First, I agree with Lily moon. House elves don’t want freedom from slavery. Their work and their owners are their identity and they are happy. So Hermione should focus on giving them better work conditions and less cruelty from their owners (like having days off and holidays, the freedom to leave a heartless family like Malfoys, etc).
Second, yes; Harry has been lucky, having parents who scarified themselves for him and a wise guardian (Dumbledore) and great friends who help him. Harry is loyal, honest, modest and brave but is he a great wizard? Is he a powerful wizard? Definitely no (at least not yet!) he knows how to find and use his windows of opportunity and that is the secret to his successes so far. But why would it make him a target for some one like Voldemort? (I think that’s where JKR’s plot for the story is weak and lacking logic. Voldemort wants to kill Harry because Harry will grow up to be able to defeat Voldemort? Not good enough! If Voldemort hadn’t gone for Harry, none of these would happen….) Harry is not a great wizard because he doesn’t have a drive for knowledge and a thirst for power. But is he a great person (a great 14 years old teenager)? Yes, he is.
Third, the difference between what is right and what is easy? So far in 6books of the series most characters are doing what is easy and just a handful are looking for the truth, fallowing the right path. And, yes; for many people it is the easier path which they choose, less conflict, less challenge, a quite easy life. It goes back to how you were raised. If you’ve grown up having a strong moral compass, you will choose what is right no matter the cost.

6/25/2007 04:09:00 PM  

Blogger QB said...

I've never read any of the HP books, and I'm not sure I've even seen all the movies. That's not a criticism, they're just not really my thing.
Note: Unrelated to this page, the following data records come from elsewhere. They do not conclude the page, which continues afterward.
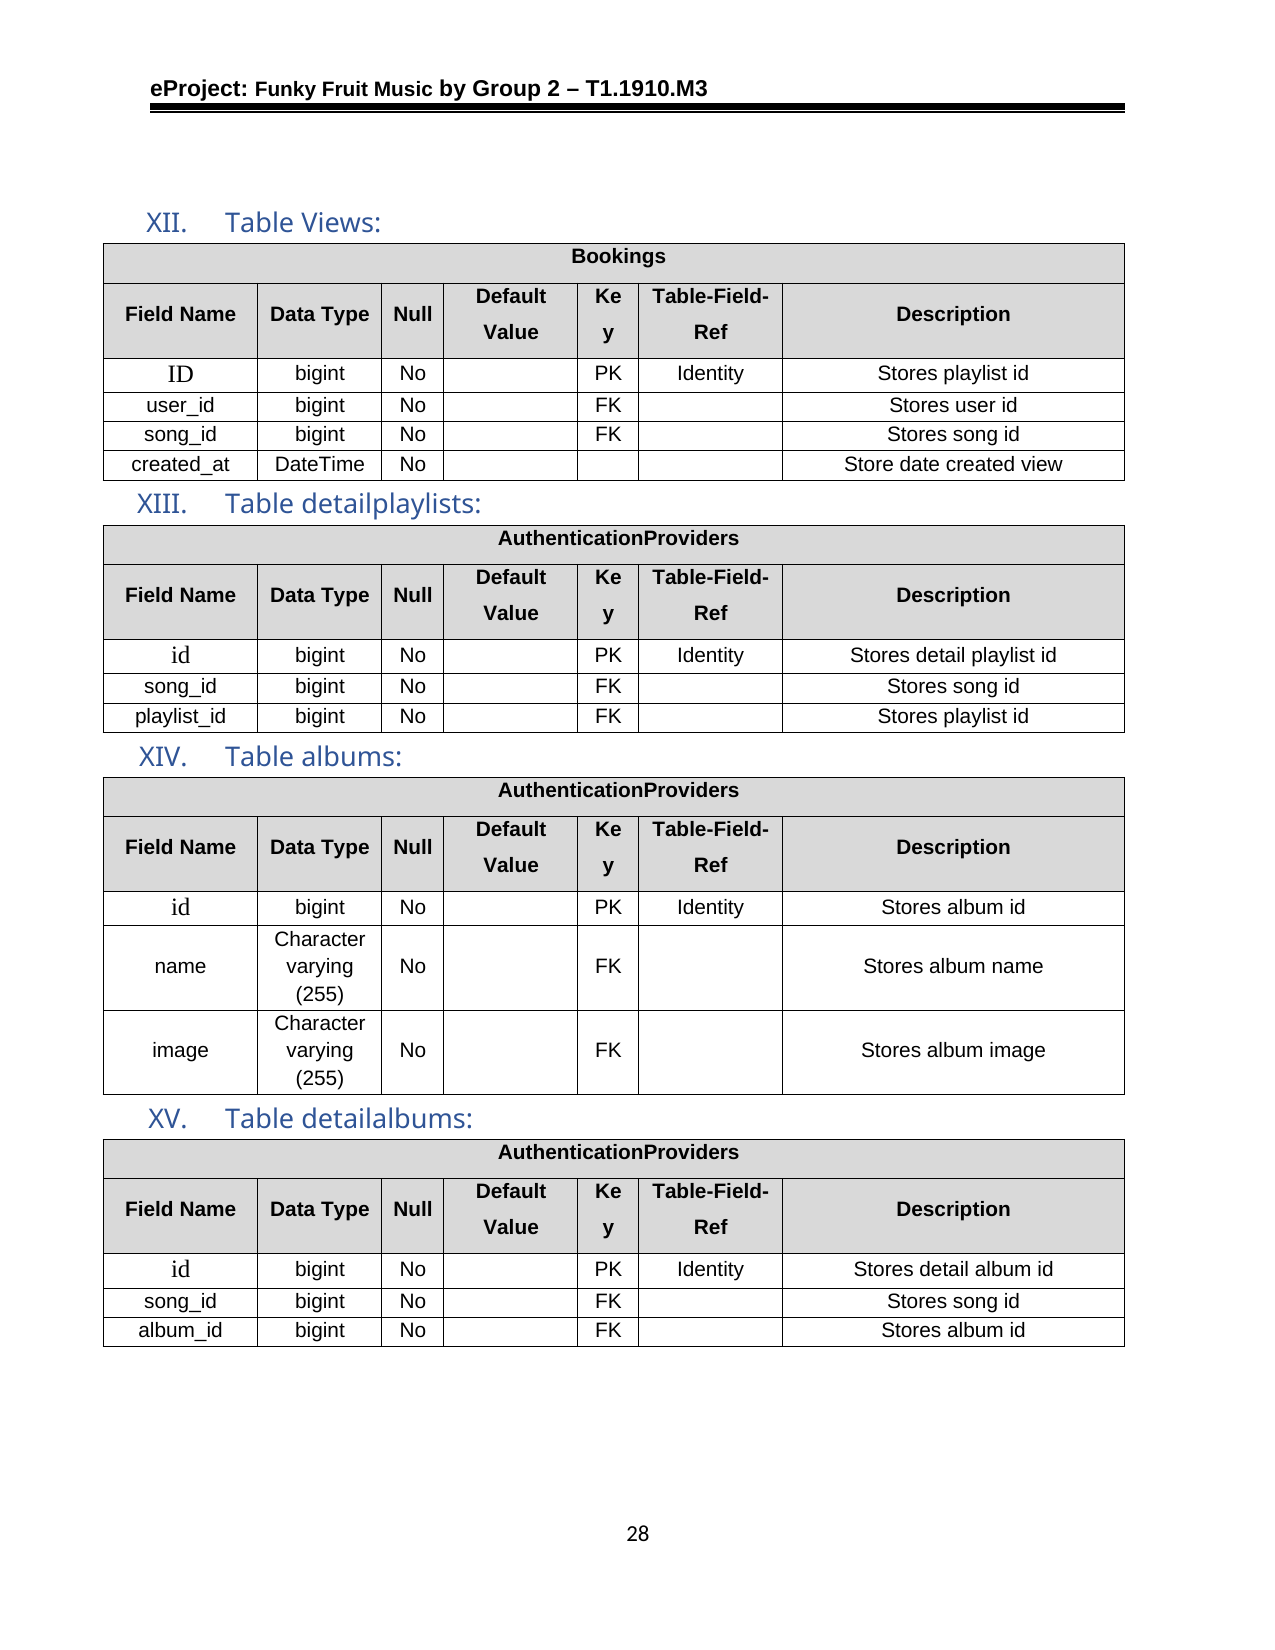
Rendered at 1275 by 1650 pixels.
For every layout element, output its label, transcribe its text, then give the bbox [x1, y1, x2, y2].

table_cell [639, 704, 782, 732]
table_cell bigint [258, 393, 381, 421]
table_cell album_id [104, 1318, 257, 1346]
table_cell Data Type [258, 817, 381, 891]
table_cell No [382, 451, 443, 480]
subtitle Table Views: [187, 203, 1125, 240]
table_cell No [382, 1011, 443, 1094]
table_cell [444, 1011, 577, 1094]
table_cell Stores song id [783, 422, 1124, 450]
table_cell PK [578, 1254, 638, 1287]
table_cell Description [783, 565, 1124, 639]
subtitle Table detailalbums: [187, 1099, 1125, 1136]
table_cell Stores song id [783, 1289, 1124, 1317]
table_cell Default Value [444, 565, 577, 639]
table_cell bigint [258, 1289, 381, 1317]
table_cell [639, 1289, 782, 1317]
table_cell FK [578, 674, 638, 702]
table_header AuthenticationProviders [104, 1140, 1124, 1178]
table_cell No [382, 422, 443, 450]
table_cell Key [578, 565, 638, 639]
table_cell [444, 674, 577, 702]
table_cell Table-Field-Ref [639, 284, 782, 358]
table_cell No [382, 704, 443, 732]
table_cell FK [578, 704, 638, 732]
table_cell bigint [258, 359, 381, 392]
table_cell bigint [258, 892, 381, 925]
table_cell Character varying (255) [258, 926, 381, 1009]
table_cell [444, 640, 577, 673]
table_cell FK [578, 393, 638, 421]
table_cell id [104, 640, 257, 673]
table_cell Stores album name [783, 926, 1124, 1009]
table_cell Default Value [444, 817, 577, 891]
table_cell Null [382, 284, 443, 358]
table_cell [639, 674, 782, 702]
table_cell FK [578, 926, 638, 1009]
table_cell [444, 892, 577, 925]
table_cell Stores album image [783, 1011, 1124, 1094]
table_cell Store date created view [783, 451, 1124, 480]
table_cell Key [578, 817, 638, 891]
table_cell Identity [639, 359, 782, 392]
table_cell Stores album id [783, 892, 1124, 925]
table_cell bigint [258, 1254, 381, 1287]
table_cell FK [578, 422, 638, 450]
table_cell No [382, 674, 443, 702]
table_cell Default Value [444, 284, 577, 358]
table_cell [444, 1289, 577, 1317]
table_cell Table-Field-Ref [639, 1179, 782, 1253]
table_cell Table-Field-Ref [639, 565, 782, 639]
table_cell id [104, 892, 257, 925]
table_cell user_id [104, 393, 257, 421]
table_cell [444, 359, 577, 392]
table_cell FK [578, 1011, 638, 1094]
table_cell Identity [639, 1254, 782, 1287]
table_cell No [382, 1254, 443, 1287]
table_cell bigint [258, 422, 381, 450]
table_cell [578, 451, 638, 480]
table_cell [444, 1318, 577, 1346]
table_cell [444, 422, 577, 450]
table_cell song_id [104, 422, 257, 450]
table_cell Data Type [258, 565, 381, 639]
table_cell Character varying (255) [258, 1011, 381, 1094]
table_cell No [382, 926, 443, 1009]
table_cell bigint [258, 674, 381, 702]
table_cell No [382, 640, 443, 673]
table_cell id [104, 1254, 257, 1287]
table_header AuthenticationProviders [104, 778, 1124, 816]
table_cell Stores detail playlist id [783, 640, 1124, 673]
table_cell song_id [104, 674, 257, 702]
table_cell Key [578, 284, 638, 358]
table_cell Null [382, 817, 443, 891]
table_cell Identity [639, 892, 782, 925]
table_cell Stores album id [783, 1318, 1124, 1346]
table_cell created_at [104, 451, 257, 480]
table_cell Stores user id [783, 393, 1124, 421]
table_cell Field Name [104, 565, 257, 639]
table_cell Null [382, 565, 443, 639]
table_cell Identity [639, 640, 782, 673]
table_cell DateTime [258, 451, 381, 480]
table_cell No [382, 1318, 443, 1346]
table_cell PK [578, 359, 638, 392]
table_cell Default Value [444, 1179, 577, 1253]
table_cell [639, 1011, 782, 1094]
table_cell Stores detail album id [783, 1254, 1124, 1287]
table_cell No [382, 359, 443, 392]
table_cell Field Name [104, 1179, 257, 1253]
table_cell bigint [258, 704, 381, 732]
table_cell [639, 393, 782, 421]
table_cell playlist_id [104, 704, 257, 732]
table_cell [444, 1254, 577, 1287]
table_cell Stores playlist id [783, 704, 1124, 732]
table_cell FK [578, 1318, 638, 1346]
table_cell bigint [258, 640, 381, 673]
table_cell [639, 422, 782, 450]
table_cell Description [783, 817, 1124, 891]
table_cell Field Name [104, 284, 257, 358]
table_cell No [382, 1289, 443, 1317]
table_cell PK [578, 892, 638, 925]
table_cell Null [382, 1179, 443, 1253]
table_cell [444, 451, 577, 480]
table_header AuthenticationProviders [104, 526, 1124, 564]
table_cell No [382, 892, 443, 925]
table_cell FK [578, 1289, 638, 1317]
table_cell PK [578, 640, 638, 673]
table_cell Key [578, 1179, 638, 1253]
table_cell [639, 451, 782, 480]
table_cell Data Type [258, 1179, 381, 1253]
table_cell bigint [258, 1318, 381, 1346]
table_cell Table-Field-Ref [639, 817, 782, 891]
table_cell name [104, 926, 257, 1009]
table_cell No [382, 393, 443, 421]
table_header Bookings [104, 244, 1124, 283]
table_cell Stores song id [783, 674, 1124, 702]
table_cell [639, 926, 782, 1009]
table_cell Stores playlist id [783, 359, 1124, 392]
table_cell Description [783, 1179, 1124, 1253]
table_cell song_id [104, 1289, 257, 1317]
subtitle Table detailplaylists: [187, 485, 1125, 522]
subtitle Table albums: [187, 737, 1125, 774]
table_cell [639, 1318, 782, 1346]
table_cell ID [104, 359, 257, 392]
table_cell [444, 926, 577, 1009]
table_cell Field Name [104, 817, 257, 891]
table_cell Data Type [258, 284, 381, 358]
table_cell [444, 393, 577, 421]
table_cell image [104, 1011, 257, 1094]
table_cell [444, 704, 577, 732]
table_cell Description [783, 284, 1124, 358]
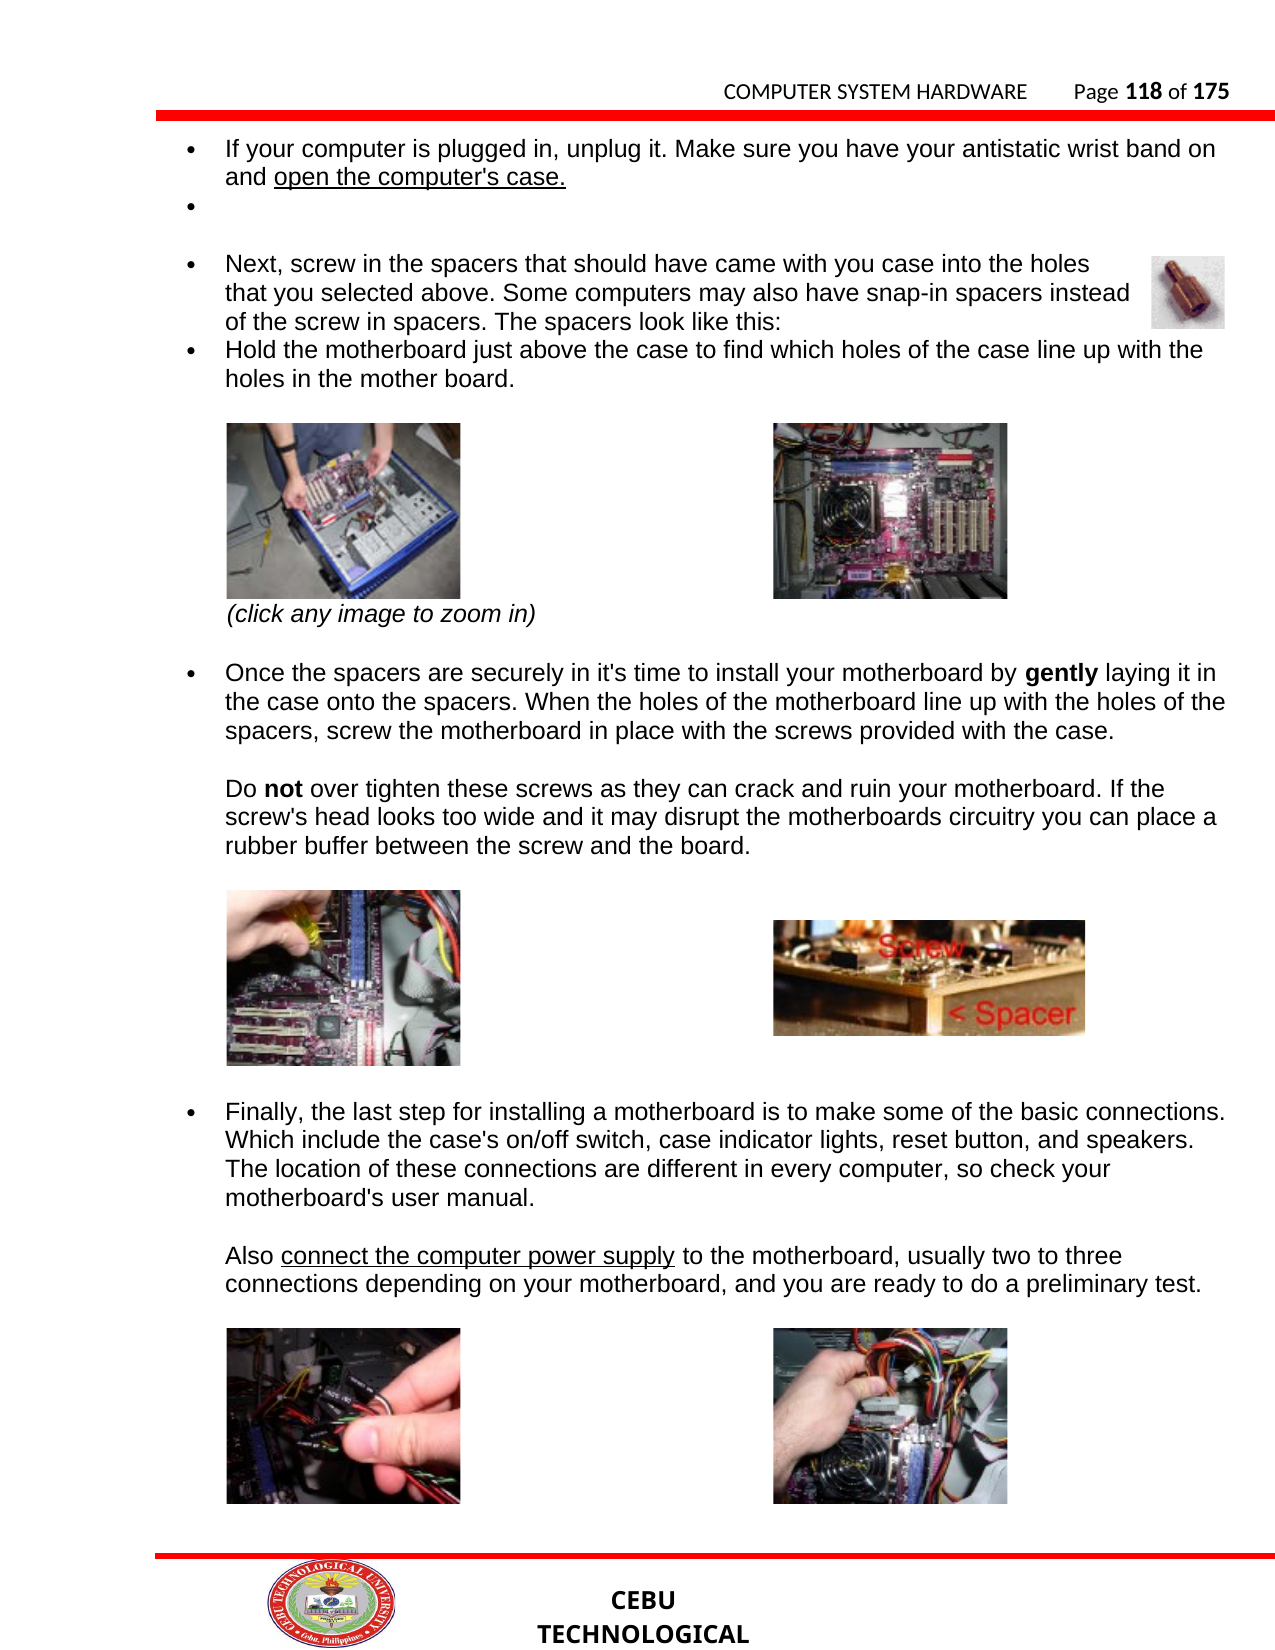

However, as soon as I saw this
I thought of you BBs and, on the small chance you hadn't heard about it, I rushed over here to make sure you knew.

6/25/2007 07:29:00 PM  

Blogger Vicious Trollop said...

QB, I challenge you to read them and then tell me what you think. Come on, give them a chance, I swear you will not be disappointed, and if for some reason you end up not liking them, at least you'll know what they're about. What do you say? *G*

Aradia, I think that was the first reason Voldemort went to kill Harry and his parents, something that was nothing to him anyway, b/c he killed people for breakfast, lunch and dinner without breaking a step.

I think later on it becomes an obsession b/c he doesn't understand why being the most powerful wizard he can't defeat a school boy. Also, now he has to prove to his followers that he is indeed more powerful than Harry. Another thing is the prophesy (sp?) that sort of explains the need to kill him too.

Can't wait for HP5 movie! :D And the book of course.